I’m looking for the general recipe to update only the data of plots inside a Panel app.
Background
I have read from Panel: Add reactivity to components that it is possible to create reactive functions which return data and then to just update the data inside a plot:
This approach is preferred over rendering reactive functions directly because it is more efficient and updates only the specific Parameters that are being changed.
I have also read from Panel: HoloViews widgets [emphasize mine]:
HoloViews natively renders plots with widgets if a HoloMap or DynamicMap declares any key dimensions. Unlike Panel’s
interact
functionality, this approach efficiently updates just the data inside a plot instead of replacing it entirely.
In summary, there are ways to update the rendered plots by just updating the underlying data.
MWE
I will be using Dask dataframes, but in the MWE below it will be a pandas dataframe. The general structure of the app will be:
- Have widgets which filter the data. Here, only
select_highlow
(pn.widgets.Select) - Have calculation functions. Here, only
calculate(df, highlow)
which takes a dataframe + numerical/string values and returns a new, much smaller dataframe. The calculation functions need to be tested with unit tests. - Have graphs which show the filtered (small) data.
Example MWE code:
import pandas as pd
import panel as pn
import hvplot.pandas
pn.extension()
df_pandas = pd.DataFrame(
dict(
data=[1, 2, 3, 4, 1, 2, 3, 4],
ref=[1, 1, 1, 1, 10, 10, 10, 10],
category=["A", "A", "A", "A", "B", "B", "B", "B"],
highlow=["high", "high", "low", "low", "high", "high", "low", "low"],
),
)
def calculate(df, highlow):
mask = df["highlow"] == highlow
df_filtered = df[mask].copy()
df_filtered["err"] = abs(df_filtered["data"] - df_filtered["ref"])
return df_filtered.groupby("category")["err"].agg("mean")
def get_plot(df, highlow):
df_filtered = calculate(df, highlow)
return df_filtered.hvplot.bar(x="category", y="err")
select_highlow = pn.widgets.Select(name="High or low?", options=["high", "low"])
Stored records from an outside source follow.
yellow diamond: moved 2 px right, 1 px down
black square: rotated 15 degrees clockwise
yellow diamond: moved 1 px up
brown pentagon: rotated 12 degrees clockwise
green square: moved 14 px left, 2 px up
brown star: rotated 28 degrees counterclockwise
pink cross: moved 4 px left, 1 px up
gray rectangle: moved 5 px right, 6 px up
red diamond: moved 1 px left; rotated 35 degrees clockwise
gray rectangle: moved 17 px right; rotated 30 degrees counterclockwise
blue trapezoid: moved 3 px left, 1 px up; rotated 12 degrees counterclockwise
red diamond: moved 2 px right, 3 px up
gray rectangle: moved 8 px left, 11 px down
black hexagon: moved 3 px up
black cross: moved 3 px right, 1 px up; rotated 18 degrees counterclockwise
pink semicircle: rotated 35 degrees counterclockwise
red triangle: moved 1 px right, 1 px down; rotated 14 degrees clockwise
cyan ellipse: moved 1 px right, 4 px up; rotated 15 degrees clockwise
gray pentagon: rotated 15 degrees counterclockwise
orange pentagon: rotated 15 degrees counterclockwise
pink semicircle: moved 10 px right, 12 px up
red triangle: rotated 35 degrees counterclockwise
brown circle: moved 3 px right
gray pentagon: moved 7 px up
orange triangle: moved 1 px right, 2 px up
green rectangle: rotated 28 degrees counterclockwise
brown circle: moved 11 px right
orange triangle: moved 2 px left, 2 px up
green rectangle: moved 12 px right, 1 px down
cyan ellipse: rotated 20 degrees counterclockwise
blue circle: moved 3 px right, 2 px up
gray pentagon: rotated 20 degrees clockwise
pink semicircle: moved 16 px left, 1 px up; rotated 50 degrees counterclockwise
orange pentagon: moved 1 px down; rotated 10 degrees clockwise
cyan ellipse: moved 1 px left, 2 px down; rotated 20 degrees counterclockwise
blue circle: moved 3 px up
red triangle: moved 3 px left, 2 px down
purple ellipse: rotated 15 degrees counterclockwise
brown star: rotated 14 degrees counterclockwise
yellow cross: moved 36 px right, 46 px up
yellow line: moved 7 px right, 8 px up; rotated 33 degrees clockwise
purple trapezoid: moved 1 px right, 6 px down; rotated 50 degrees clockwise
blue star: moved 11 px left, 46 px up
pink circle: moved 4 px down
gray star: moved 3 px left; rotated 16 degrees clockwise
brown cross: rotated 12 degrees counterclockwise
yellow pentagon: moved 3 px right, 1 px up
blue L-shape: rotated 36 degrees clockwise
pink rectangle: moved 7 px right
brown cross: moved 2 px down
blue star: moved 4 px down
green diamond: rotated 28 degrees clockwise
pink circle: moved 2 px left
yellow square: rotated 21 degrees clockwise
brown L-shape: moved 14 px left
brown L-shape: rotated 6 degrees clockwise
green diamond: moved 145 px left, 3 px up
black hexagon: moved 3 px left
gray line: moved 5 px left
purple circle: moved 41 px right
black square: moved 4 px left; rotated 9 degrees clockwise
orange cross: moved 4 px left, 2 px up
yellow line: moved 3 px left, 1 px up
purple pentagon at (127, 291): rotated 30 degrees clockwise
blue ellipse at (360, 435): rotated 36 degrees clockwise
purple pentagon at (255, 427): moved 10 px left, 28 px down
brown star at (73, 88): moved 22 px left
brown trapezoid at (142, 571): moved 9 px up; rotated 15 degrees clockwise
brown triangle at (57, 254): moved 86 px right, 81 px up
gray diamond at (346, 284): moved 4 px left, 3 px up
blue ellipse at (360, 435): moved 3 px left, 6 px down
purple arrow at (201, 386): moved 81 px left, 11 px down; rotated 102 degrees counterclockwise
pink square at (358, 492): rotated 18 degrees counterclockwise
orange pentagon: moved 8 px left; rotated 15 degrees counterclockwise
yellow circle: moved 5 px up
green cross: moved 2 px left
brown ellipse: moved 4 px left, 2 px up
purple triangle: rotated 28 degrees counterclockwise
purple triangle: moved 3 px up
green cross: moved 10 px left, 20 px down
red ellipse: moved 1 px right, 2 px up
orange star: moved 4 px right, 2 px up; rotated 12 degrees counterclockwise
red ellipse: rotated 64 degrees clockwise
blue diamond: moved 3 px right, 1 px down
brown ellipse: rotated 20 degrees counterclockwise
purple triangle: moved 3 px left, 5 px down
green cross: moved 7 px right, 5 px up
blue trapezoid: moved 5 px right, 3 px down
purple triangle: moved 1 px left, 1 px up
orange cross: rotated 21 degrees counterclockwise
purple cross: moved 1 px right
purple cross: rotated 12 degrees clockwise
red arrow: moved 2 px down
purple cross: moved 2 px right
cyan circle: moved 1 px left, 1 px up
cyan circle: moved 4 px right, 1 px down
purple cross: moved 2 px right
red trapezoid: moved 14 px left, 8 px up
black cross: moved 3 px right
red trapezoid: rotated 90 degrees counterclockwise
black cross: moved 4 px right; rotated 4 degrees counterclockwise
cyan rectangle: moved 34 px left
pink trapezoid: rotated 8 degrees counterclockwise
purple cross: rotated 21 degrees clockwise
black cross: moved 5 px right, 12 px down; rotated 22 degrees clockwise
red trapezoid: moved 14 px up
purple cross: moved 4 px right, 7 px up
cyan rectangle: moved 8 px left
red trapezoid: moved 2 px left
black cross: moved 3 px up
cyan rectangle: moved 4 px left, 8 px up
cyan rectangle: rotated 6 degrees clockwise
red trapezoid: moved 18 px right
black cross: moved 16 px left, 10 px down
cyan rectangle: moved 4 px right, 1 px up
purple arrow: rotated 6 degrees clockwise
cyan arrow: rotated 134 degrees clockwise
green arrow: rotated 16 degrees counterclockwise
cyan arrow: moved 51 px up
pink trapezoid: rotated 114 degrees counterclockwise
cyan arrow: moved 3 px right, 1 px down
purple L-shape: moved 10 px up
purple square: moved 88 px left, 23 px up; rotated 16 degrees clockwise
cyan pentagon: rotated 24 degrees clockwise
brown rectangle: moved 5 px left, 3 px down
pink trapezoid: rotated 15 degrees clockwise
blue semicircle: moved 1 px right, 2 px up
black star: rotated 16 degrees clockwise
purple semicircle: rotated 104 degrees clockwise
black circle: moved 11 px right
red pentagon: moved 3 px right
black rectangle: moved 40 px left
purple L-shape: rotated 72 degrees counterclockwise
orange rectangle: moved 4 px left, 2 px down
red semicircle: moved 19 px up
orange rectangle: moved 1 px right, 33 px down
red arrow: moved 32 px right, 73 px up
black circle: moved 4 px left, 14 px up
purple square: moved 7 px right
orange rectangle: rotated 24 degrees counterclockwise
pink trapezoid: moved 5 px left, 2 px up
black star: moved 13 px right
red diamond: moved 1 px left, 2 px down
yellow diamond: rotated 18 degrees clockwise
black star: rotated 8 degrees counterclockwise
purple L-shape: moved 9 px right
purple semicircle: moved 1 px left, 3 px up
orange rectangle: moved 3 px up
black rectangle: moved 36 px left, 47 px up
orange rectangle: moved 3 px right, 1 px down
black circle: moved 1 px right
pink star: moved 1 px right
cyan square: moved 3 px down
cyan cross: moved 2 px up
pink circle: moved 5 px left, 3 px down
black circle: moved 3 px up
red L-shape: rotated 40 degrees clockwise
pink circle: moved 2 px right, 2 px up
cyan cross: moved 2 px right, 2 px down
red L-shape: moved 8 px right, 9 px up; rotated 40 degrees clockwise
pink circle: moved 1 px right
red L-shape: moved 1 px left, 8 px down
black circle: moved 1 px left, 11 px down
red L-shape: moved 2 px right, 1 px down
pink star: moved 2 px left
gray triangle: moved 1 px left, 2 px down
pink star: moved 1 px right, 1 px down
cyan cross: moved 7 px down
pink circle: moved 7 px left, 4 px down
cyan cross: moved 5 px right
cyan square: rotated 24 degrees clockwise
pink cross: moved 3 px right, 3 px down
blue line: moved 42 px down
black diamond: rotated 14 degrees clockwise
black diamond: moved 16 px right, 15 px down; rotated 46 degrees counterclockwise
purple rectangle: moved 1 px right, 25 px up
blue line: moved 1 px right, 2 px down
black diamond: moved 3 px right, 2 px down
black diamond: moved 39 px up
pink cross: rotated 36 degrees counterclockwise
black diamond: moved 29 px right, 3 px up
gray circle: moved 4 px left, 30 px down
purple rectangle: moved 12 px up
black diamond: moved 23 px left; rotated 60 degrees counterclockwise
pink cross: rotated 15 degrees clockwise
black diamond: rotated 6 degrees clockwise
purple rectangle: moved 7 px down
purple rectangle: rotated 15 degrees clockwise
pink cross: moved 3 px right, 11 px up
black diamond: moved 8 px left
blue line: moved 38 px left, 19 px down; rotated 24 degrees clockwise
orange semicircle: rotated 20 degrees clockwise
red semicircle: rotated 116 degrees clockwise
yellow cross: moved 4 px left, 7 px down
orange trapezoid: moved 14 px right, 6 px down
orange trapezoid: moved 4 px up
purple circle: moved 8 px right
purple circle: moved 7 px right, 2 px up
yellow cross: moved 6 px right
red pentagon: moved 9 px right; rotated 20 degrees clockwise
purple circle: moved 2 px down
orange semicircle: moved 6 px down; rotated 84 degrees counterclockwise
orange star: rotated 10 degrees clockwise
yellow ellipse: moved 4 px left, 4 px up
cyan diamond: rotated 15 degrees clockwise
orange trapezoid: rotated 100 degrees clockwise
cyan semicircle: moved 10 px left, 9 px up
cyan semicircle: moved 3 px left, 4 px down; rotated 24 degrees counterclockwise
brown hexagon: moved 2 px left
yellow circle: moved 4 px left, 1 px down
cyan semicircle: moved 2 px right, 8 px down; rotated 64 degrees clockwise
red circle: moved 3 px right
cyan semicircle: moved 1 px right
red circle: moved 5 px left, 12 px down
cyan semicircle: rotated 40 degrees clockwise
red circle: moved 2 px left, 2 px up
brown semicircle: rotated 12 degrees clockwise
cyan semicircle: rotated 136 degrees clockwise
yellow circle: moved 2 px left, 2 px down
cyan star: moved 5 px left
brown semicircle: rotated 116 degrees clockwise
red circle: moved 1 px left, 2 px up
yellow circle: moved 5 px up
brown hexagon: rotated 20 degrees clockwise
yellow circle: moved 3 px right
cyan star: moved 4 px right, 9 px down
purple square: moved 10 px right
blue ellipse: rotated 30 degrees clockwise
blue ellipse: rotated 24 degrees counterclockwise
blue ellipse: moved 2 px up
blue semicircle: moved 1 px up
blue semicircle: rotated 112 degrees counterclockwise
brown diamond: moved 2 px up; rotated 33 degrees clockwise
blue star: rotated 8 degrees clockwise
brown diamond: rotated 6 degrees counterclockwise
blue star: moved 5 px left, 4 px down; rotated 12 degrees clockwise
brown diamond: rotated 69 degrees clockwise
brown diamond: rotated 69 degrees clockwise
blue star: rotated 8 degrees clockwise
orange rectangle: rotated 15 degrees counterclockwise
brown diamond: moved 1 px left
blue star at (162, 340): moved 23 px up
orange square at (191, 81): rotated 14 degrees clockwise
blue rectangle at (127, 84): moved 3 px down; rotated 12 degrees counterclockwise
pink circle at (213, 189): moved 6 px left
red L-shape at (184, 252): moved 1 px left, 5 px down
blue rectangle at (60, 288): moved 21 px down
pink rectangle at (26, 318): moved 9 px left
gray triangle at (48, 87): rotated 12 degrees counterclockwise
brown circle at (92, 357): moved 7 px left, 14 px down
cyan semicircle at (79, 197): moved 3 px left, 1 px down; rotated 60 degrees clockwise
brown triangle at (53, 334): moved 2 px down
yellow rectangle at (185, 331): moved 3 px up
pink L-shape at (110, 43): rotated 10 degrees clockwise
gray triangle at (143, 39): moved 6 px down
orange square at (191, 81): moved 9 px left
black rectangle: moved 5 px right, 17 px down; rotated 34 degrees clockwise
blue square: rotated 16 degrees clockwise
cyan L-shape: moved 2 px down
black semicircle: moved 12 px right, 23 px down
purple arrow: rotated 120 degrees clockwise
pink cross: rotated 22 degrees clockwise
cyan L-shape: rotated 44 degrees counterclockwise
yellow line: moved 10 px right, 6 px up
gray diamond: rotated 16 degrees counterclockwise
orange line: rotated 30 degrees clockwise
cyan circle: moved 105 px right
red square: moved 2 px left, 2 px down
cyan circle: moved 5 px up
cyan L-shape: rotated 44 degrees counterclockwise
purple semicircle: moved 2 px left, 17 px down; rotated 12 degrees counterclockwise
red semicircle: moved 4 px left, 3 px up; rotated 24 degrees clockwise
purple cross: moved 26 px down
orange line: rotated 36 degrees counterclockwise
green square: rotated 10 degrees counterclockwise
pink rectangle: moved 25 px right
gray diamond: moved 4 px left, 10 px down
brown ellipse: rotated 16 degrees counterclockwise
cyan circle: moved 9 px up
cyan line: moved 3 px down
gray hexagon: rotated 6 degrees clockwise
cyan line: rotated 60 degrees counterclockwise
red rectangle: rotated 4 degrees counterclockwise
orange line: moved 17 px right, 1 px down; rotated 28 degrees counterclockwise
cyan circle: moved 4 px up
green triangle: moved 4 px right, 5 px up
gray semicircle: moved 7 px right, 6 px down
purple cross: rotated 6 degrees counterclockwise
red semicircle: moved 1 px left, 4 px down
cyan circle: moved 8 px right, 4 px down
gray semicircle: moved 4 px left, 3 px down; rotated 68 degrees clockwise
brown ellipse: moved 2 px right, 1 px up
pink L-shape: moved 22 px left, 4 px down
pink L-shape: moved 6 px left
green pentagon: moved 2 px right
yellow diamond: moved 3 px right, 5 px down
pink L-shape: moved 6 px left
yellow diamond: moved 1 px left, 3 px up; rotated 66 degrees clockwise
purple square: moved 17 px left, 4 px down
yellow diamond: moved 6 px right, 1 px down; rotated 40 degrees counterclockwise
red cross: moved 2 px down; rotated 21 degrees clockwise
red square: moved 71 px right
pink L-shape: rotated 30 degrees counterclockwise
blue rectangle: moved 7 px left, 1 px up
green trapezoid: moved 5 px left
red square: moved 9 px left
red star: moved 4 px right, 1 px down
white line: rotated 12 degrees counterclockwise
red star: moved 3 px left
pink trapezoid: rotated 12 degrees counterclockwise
ibar = pn.bind(get_plot, df=df_pandas, highlow=select_highlow)
bar = pn.panel(ibar)
select_highlow.servable()
bar.servable()
This creates a working app. But isn’t this one rendering a reactive function (get_plot
) directly, because the bound function get_plot
returns something that is to be rendered; a hvplot.bar?
Question
How to edit this one so that it would only update the data? And how to do that in general*?
* in general case where (1) The original data is a large dataframe (only used as data source) (2) The data shown in graphs is using a smaller dataframe, which is always created from the original large dataframe, filtered based on widget values and aggregated thereafter.